TO BE DONE
1. Answer these questions using the passage about Carroll and the film company's stay on the Vineyard. Mark each answer with the same letter as its question.
(a) In February 1974, which hotel did Carroll own and run, and in what town?
(b) How many rooms did the company first say it needed, and about how many did it end up having?
(c) What part did Carroll play in the film?
2. From the passage about Carroll and the film company, copy the part that opens with the words containing "After spending the" and closes with "in the film.".
3. Continue the passage about Carroll and the film company's stay on the Vineyard, starting after its final sentence.

Carroll was one of the first people to learn that a Hollywood production company was interested in shooting a feature film on the Vineyard.
    
In February 1974, Carroll owned and ran the Kelley House in Edgartown, among other businesses. A recent Kelley House renovation and expansion project had landed him in financial trouble. He was half a million dollars in debt, and had nowhere to turn.
    
Then Zanuck/Brown rode in and delivered him a perfect Hollywood ending.
    
“They said they were coming for five weeks and needed 50 rooms. They stayed for five months and had about 100 rooms, which was absolutely wonderful,” says Carroll. “I was verging on bankruptcy and they saved my life. I made a ton of money that year.”
    
After spending the five months in close quarters with the producers, actors, and crew, he could have written a sensational tell-all book. He has bad-boy scoops on actors Robert Shaw, Richard Dreyfuss, and Roy Scheider. He watched the young Steven Spielberg at work. Verna Fields, one of Hollywood’s finest editors, spliced shots together in one of his hotel rooms. Carroll got an opportunity to cut his own acting chops and played a selectman in the film.

RECORDS SUPPLIED
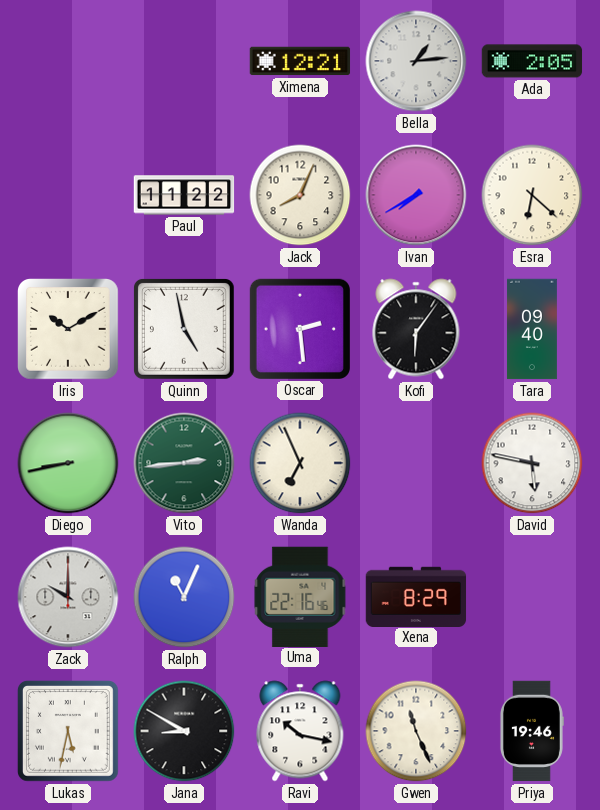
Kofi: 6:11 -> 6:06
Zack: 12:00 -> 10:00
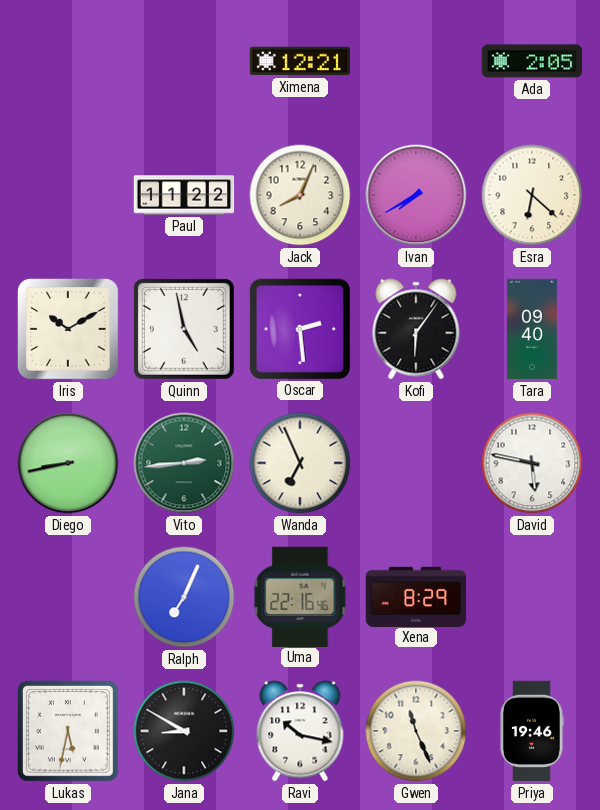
Bella: 1:14 -> none
Zack: 10:00 -> none
Ralph: 11:04 -> 7:04
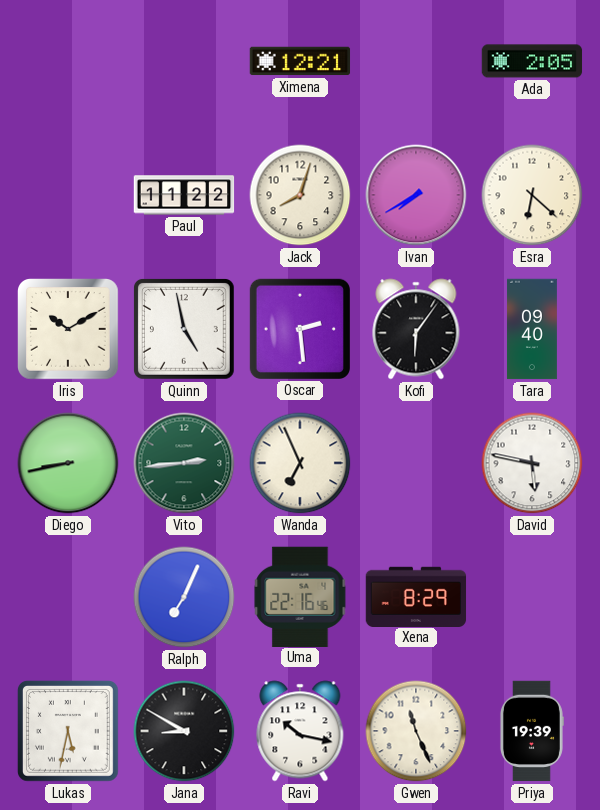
Jack: 8:04 -> 8:03
Priya: 19:46 -> 19:39
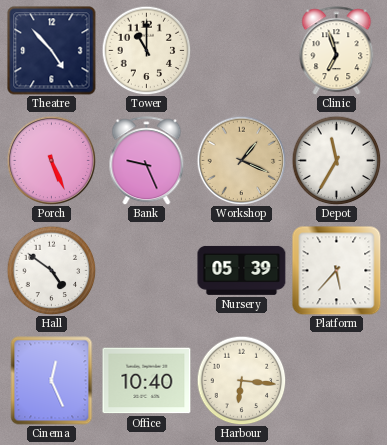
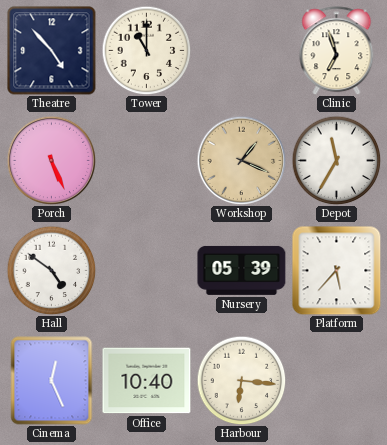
Bank: 9:26 -> none
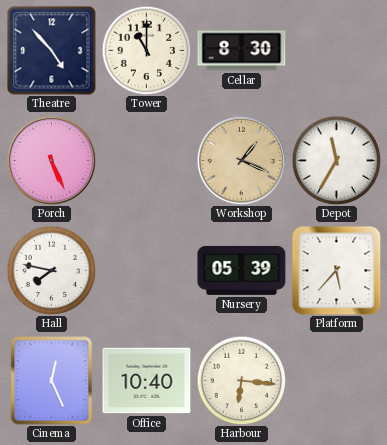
Cellar: none -> 8:30
Clinic: 6:57 -> none
Hall: 4:51 -> 7:47
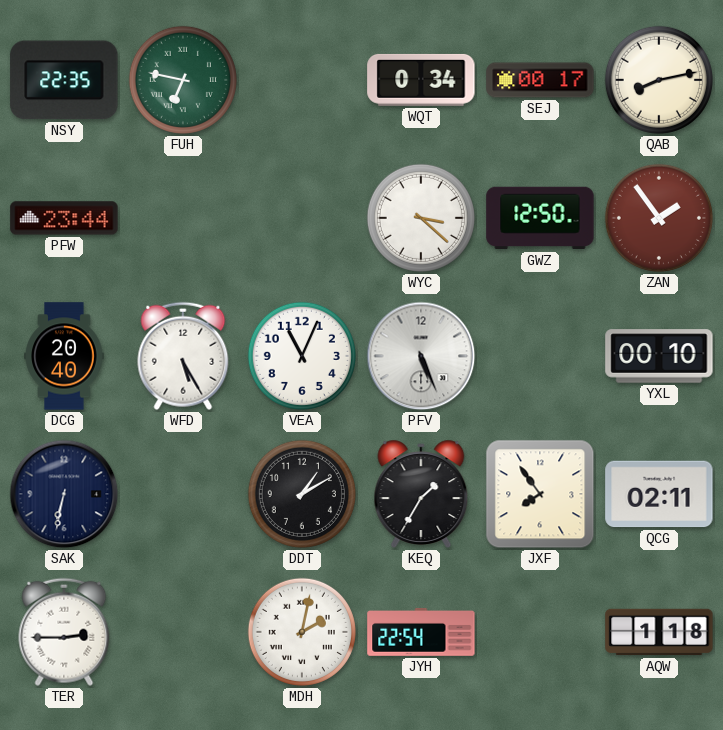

REPLIES
1.
(a) The Kelley House in Edgartown.
(b) It first said it needed 50 rooms and ended up with about 100.
(c) A selectman.

2.
After spending the five months in close quarters with the producers, actors, and crew, he could have written a sensational tell-all book. He has bad-boy scoops on actors Robert Shaw, Richard Dreyfuss, and Roy Scheider. He watched the young Steven Spielberg at work. Verna Fields, one of Hollywood’s finest editors, spliced shots together in one of his hotel rooms. Carroll got an opportunity to cut his own acting chops and played a selectman in the film.

3.
    
“It was a great deal of fun for all of us, but you know something, I wouldn’t be an actor full-time. It’s the most boring job.” And in typical Carroll fashion, he adds, “We did one scene thirty-six or thirty-eight times, and it never appeared in the movie. I understand why they’re either drunks or perverts or there’s something wrong with a lot of them, because it’s boring as hell.”
    
When the Jaws crew finally packed their bags and left the Island, a number of Vineyarders hitched a ride with them. Bob Carroll remained here. Now, thirty years later, he lives on the top floor of the Harbor View Hotel in Edgartown and has a spectacular panoramic view of Edgartown harbor that rivals, and even trumps, the magic of Technicolor.